1 in 120. This statistic has been on my mind since I read it. 1 in every 120 births ends in stillbirth. It is extremely disturbing to say the least that this many women have to go through such a nightmare and have to find some way to cope with it. Over the past days since I read it, though, I have found it oddly comforting to think that if that many women go through it and find some way to walk through the pain and carry on with their lives, then I probably can too. It’s a strange sense of connection that I have to women I don’t even know, but it’s such a particular experience, such a particular kind of grief, I feel like I could talk to any of them like I know them. I think too of women in the past. Long ago, when infant mortality was something that was probably sort of expected and a healthy baby and child was not the usual. What those women had to endure….and now so many centuries later and there are still many parts of pregnancy and birth that remain just the same. Some mysteries of that process that still can’t be seen of fixed even with all the technology we have.

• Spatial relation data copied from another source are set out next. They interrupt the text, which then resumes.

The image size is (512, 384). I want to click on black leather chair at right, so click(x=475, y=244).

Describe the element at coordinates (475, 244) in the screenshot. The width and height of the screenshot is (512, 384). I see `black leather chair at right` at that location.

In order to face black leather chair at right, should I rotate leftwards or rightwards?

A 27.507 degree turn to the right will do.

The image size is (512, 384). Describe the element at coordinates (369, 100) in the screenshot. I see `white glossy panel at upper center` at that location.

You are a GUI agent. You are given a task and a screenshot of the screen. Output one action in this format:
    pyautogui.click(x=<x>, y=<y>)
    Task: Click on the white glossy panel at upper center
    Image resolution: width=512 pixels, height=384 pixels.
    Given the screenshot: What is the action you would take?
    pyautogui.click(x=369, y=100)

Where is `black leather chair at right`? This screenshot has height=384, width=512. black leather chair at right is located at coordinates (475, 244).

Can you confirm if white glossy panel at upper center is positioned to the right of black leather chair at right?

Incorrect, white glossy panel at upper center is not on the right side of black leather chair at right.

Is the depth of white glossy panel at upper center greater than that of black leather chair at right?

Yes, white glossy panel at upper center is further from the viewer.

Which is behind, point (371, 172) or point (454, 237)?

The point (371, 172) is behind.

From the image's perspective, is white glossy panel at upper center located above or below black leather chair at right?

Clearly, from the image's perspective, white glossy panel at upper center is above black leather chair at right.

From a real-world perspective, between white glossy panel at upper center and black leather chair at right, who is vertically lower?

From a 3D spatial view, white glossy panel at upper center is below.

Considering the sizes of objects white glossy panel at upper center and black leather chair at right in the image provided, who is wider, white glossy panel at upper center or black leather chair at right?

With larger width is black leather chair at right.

The other thing I think of is the silence that goes along with these reproductive problems…problems of all kinds. I can understand it, even though for some reason unknown even to me I have continued on the path of sharing my loss. If something like 20 percent of all pregnancies end in miscarriage, and of those that don’t we get the unexpected statistic above, then a lot of women have to be sharing a lot of the same experiences. I am sure it is that as women, as mothers, we all deal with these things so differently and also, when does it come up in normal conversation? Probably not a lot. There are other reasons too, reasons that I don’t really like to think about. Reasons like guilt and fear. It seems so crazy. How could you feel guilty about something that you had absolutely no control over? I certainly didn’t think I felt guilty, but I have noticed that I inexplicably keep feeling the need to justify what happened …. justify it even to myself. I keep reminding myself that it was a cord accident. That my body didn’t fail me, that there was nothing wrong with me, that it was just simply a terrible accident. This is true, but I keep wondering why that is so important to me? There are many causes of stillbirth, and often, I think most of the time, the reason is unclear even after birth. So why is that distinction so important to me? Fear of being a failure. I know, I know. I am well aware that I am not and that no one thinks that. I mean, I have never heard about a pregnancy loss or someone’s infertility problem and thought anything remotely like that. But still, in the back of my mind, I know that is what I, at least, am afraid of. I am afraid of looking like a failure to other people. I guess there is something so basic about reproduction that we feel like if anything bad happens we are somehow responsible by default. The women who suffer with fertility problems, women who have random disorders that cause problems in pregnancy or women like me who have a baby that is born but never lived on this earth… aren’t they just all random, or bad luck, or part of God's plan in the end? So, of course, failure is a completely ridiculous feeling to have in such a situation. I have a feeling though that just as I know many women stand beside me with all kinds of losses related to reproduction, I have a sneaking suspicion that I may not be alone in my illogical fear of feeling like I failed.